## Begin THE INPUT

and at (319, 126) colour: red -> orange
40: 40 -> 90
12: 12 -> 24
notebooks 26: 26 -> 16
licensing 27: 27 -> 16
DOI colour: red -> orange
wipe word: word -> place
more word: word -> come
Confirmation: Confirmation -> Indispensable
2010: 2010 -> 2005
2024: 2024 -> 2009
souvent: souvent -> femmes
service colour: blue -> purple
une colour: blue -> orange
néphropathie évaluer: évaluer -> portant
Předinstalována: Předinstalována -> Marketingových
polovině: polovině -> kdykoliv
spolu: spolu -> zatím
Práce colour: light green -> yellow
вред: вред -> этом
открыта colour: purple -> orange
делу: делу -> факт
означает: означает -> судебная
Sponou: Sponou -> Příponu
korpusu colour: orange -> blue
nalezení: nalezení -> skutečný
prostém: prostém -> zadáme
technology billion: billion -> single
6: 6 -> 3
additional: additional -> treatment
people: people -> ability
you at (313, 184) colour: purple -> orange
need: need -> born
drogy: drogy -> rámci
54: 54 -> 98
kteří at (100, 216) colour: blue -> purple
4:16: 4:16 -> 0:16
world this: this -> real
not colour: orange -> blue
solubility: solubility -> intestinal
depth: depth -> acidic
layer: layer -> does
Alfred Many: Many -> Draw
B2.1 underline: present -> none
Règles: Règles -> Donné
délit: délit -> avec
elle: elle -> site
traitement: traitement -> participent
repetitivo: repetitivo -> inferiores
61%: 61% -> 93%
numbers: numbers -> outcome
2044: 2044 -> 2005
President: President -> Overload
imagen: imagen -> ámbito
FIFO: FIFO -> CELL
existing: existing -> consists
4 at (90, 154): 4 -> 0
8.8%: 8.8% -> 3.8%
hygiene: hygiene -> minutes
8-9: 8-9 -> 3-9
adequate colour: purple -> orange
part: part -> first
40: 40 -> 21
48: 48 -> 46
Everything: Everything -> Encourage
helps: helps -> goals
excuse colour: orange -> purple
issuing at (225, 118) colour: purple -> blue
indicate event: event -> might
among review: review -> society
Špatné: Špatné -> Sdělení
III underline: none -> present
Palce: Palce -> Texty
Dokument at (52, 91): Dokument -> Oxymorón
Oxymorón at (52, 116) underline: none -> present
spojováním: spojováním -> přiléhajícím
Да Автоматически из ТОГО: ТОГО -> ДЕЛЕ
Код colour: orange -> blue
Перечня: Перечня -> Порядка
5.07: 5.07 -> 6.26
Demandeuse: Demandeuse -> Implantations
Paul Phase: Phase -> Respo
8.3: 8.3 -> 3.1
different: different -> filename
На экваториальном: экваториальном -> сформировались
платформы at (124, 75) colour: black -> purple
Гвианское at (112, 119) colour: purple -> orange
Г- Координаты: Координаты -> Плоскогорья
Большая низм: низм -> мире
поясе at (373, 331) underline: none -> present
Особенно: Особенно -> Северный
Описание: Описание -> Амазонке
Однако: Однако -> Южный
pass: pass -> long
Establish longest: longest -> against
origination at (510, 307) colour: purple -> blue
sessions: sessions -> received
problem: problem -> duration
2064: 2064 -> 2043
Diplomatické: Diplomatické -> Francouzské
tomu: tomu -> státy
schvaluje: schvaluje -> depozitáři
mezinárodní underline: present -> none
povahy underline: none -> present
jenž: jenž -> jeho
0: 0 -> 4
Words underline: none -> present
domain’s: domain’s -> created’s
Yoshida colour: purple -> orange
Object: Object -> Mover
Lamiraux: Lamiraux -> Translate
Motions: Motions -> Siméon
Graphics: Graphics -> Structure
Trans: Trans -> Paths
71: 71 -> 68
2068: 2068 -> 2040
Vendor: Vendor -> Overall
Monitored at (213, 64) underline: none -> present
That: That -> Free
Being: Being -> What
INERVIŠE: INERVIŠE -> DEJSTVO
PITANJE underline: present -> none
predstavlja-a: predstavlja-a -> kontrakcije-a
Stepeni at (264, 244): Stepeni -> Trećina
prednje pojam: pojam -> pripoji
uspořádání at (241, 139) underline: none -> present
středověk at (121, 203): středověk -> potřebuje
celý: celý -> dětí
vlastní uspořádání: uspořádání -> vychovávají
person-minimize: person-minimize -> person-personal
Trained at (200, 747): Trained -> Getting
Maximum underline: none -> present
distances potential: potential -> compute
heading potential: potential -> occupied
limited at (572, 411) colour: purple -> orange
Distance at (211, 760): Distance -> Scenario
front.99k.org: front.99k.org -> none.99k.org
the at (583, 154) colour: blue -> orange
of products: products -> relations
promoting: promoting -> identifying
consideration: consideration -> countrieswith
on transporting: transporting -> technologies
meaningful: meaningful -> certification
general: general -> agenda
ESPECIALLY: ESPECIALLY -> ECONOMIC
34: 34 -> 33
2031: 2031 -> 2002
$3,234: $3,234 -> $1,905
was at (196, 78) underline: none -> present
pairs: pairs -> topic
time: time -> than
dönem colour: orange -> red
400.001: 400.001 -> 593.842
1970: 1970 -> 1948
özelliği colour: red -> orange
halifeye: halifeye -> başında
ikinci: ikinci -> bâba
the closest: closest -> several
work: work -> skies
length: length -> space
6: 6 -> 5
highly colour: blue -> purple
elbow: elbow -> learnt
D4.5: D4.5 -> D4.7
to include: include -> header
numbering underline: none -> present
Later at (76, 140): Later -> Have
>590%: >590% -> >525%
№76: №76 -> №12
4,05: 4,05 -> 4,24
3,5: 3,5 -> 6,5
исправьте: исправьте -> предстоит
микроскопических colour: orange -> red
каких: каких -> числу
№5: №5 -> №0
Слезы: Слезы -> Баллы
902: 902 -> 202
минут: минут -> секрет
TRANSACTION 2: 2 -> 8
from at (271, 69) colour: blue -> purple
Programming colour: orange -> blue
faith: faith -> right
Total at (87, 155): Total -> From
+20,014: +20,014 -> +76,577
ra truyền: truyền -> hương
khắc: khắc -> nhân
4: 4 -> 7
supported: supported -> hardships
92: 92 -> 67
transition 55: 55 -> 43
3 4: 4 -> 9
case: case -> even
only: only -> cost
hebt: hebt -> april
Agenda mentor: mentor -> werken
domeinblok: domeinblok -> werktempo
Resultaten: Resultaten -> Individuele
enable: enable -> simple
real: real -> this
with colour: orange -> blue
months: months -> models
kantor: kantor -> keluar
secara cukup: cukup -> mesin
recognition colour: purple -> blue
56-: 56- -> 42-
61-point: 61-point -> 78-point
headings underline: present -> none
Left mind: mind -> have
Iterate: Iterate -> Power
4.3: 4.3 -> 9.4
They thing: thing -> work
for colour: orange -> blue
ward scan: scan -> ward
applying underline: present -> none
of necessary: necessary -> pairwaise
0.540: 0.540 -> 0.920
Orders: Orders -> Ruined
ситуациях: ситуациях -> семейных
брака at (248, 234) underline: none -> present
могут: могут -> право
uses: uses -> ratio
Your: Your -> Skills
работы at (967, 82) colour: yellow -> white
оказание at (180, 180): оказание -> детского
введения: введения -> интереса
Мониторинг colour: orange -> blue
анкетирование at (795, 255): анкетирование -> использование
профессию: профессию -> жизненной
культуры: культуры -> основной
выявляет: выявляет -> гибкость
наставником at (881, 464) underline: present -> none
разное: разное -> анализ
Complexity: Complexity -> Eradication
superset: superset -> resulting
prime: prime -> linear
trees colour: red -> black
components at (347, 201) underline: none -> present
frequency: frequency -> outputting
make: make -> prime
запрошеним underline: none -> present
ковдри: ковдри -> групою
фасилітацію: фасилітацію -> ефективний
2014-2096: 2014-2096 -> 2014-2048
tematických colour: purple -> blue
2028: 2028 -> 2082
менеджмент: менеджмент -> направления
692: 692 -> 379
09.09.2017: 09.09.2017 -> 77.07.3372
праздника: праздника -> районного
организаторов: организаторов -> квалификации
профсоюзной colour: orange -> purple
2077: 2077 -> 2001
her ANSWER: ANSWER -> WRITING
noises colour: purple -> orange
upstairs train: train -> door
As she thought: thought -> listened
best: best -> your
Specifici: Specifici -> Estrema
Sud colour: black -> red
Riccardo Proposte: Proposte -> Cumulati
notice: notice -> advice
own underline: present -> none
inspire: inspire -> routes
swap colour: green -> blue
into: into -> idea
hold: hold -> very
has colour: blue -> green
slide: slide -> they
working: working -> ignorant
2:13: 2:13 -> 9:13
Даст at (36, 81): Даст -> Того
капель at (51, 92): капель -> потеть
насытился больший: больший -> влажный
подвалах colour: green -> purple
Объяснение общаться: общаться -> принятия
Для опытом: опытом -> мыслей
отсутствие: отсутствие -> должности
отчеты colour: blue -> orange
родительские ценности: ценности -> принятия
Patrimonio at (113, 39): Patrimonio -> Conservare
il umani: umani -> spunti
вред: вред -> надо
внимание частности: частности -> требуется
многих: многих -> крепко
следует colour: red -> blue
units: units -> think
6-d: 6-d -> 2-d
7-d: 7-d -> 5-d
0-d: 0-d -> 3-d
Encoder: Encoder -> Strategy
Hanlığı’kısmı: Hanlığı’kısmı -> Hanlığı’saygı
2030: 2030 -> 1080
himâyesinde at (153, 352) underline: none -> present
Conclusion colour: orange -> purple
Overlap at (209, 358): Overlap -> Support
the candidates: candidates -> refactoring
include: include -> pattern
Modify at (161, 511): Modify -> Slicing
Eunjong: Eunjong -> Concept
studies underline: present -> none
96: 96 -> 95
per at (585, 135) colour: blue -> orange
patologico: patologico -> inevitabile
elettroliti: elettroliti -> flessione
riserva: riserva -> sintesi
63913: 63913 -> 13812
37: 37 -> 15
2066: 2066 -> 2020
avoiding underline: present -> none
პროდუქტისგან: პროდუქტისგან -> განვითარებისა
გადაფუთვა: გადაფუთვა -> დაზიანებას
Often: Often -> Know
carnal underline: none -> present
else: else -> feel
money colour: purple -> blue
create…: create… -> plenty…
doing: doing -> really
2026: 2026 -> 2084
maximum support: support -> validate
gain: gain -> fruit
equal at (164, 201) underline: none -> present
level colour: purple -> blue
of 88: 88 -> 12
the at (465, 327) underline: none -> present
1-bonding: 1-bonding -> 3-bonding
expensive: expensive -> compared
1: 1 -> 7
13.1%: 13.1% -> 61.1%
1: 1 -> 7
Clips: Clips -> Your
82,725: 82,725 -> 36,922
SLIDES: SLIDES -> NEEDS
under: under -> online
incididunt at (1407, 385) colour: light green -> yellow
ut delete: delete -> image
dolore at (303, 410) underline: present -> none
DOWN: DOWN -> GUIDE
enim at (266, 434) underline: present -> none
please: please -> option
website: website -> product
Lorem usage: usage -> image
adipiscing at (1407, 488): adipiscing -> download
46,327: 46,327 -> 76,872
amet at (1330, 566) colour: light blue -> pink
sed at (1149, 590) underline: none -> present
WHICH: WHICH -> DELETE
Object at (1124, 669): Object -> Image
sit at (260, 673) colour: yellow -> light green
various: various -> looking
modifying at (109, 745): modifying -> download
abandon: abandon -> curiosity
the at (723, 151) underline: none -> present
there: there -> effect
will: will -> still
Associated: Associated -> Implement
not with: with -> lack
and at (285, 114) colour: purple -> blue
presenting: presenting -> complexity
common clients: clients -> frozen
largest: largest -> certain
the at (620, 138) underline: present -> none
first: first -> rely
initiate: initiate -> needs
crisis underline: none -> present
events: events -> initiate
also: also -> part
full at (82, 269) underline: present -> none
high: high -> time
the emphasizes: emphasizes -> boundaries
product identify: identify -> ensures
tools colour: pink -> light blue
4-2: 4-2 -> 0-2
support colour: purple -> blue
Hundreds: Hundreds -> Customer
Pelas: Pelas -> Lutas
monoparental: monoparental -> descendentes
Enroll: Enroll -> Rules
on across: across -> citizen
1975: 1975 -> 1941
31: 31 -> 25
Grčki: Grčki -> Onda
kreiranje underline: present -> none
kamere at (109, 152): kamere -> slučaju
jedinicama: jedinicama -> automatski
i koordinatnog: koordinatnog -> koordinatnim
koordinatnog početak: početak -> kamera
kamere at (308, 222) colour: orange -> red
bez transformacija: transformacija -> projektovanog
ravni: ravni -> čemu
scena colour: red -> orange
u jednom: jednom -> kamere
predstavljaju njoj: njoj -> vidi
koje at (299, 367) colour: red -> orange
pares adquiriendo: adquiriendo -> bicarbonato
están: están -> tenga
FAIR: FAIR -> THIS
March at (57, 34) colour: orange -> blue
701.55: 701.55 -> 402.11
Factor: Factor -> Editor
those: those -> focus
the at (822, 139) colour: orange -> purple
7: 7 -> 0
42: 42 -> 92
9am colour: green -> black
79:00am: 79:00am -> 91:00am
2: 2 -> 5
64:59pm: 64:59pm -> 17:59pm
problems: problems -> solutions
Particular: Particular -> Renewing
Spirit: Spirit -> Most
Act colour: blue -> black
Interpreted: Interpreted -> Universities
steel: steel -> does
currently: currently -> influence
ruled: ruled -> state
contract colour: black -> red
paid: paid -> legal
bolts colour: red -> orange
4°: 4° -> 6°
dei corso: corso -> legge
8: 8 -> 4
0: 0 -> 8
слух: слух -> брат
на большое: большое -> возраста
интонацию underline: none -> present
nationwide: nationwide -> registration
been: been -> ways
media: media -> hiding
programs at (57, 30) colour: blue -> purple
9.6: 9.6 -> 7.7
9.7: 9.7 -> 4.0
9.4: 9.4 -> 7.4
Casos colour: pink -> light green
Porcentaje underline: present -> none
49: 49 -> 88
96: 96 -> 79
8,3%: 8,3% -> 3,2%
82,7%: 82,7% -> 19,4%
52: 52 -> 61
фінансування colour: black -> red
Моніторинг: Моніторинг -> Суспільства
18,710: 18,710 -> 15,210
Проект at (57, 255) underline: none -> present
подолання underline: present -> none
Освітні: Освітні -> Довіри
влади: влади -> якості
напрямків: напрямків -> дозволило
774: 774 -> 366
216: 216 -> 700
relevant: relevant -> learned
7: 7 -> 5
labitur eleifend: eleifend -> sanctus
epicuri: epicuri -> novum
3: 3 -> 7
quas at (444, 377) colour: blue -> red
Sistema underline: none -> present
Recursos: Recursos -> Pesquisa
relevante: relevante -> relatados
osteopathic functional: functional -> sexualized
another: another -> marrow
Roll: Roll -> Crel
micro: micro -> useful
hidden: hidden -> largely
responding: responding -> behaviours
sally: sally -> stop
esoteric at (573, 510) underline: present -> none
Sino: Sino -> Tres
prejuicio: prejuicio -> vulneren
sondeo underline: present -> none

## End THE INPUT

▸ WHAT YOU NEED TO DO
Please pick out every line in the material above that contains the word "kamere" and copy each of those lines. Only matches with the same upper- and lowercase letters count.

▸ EXERCISE OUTPUT
kamere at (109, 152): kamere -> slučaju
kamere at (308, 222) colour: orange -> red
u jednom: jednom -> kamere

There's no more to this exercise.